Copy the lines of the records from the line with "Voici un exemple complet" up to and including the line with "Voici un exemple d’URI", with no other lines.

(Record extracts begins)

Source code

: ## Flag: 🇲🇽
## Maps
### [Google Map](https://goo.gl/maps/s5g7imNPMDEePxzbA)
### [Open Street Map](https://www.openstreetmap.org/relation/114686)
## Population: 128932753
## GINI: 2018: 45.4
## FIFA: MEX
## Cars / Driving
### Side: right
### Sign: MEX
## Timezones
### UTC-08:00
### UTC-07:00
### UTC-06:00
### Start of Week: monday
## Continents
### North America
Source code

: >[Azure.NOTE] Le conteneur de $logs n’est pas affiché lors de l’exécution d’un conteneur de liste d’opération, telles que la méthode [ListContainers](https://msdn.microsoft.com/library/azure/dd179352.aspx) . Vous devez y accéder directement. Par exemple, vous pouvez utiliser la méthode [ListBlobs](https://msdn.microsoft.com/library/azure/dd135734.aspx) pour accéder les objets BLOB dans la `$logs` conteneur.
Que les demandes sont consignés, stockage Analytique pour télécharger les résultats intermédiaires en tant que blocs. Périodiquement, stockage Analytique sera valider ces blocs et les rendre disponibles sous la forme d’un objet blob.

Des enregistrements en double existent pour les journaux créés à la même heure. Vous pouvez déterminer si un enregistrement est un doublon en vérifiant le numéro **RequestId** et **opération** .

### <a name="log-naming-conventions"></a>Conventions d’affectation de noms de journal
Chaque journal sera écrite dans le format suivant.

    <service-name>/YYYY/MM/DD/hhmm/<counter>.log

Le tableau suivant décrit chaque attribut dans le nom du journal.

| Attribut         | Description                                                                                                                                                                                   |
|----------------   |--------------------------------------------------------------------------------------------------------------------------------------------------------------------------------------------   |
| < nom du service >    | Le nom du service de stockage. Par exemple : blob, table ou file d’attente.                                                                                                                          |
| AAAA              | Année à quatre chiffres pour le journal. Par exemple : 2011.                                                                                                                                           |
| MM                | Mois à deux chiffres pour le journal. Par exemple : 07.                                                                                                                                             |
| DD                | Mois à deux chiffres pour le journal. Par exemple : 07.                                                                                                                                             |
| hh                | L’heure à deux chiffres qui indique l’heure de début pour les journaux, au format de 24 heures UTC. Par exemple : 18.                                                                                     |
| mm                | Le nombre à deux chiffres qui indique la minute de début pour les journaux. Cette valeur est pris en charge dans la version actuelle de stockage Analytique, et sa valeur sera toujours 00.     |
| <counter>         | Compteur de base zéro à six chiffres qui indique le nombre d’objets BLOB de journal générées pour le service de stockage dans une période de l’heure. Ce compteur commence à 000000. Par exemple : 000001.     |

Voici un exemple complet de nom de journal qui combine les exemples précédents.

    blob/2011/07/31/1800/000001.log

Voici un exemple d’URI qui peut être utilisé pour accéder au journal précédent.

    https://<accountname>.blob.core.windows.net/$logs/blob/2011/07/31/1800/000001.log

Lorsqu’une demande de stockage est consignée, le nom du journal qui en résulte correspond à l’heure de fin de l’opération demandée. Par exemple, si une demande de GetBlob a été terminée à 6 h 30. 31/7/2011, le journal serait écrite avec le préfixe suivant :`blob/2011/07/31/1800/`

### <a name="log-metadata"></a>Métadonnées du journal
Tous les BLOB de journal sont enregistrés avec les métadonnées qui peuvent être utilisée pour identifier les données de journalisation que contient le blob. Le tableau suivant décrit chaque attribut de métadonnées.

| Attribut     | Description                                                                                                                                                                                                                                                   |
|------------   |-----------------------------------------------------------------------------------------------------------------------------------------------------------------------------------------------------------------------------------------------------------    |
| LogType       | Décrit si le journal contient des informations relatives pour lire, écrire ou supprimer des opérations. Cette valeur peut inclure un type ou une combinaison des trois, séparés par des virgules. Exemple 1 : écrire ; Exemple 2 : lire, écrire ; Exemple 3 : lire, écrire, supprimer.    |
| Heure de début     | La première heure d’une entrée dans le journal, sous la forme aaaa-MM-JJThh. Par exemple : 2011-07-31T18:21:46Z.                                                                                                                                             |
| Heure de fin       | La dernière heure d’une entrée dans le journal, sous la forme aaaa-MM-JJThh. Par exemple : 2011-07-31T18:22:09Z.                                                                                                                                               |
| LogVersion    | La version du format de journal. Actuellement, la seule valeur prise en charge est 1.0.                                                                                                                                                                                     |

(Record extracts ends)

### Your response
Voici un exemple complet de nom de journal qui combine les exemples précédents.

    blob/2011/07/31/1800/000001.log

Voici un exemple d’URI qui peut être utilisé pour accéder au journal précédent.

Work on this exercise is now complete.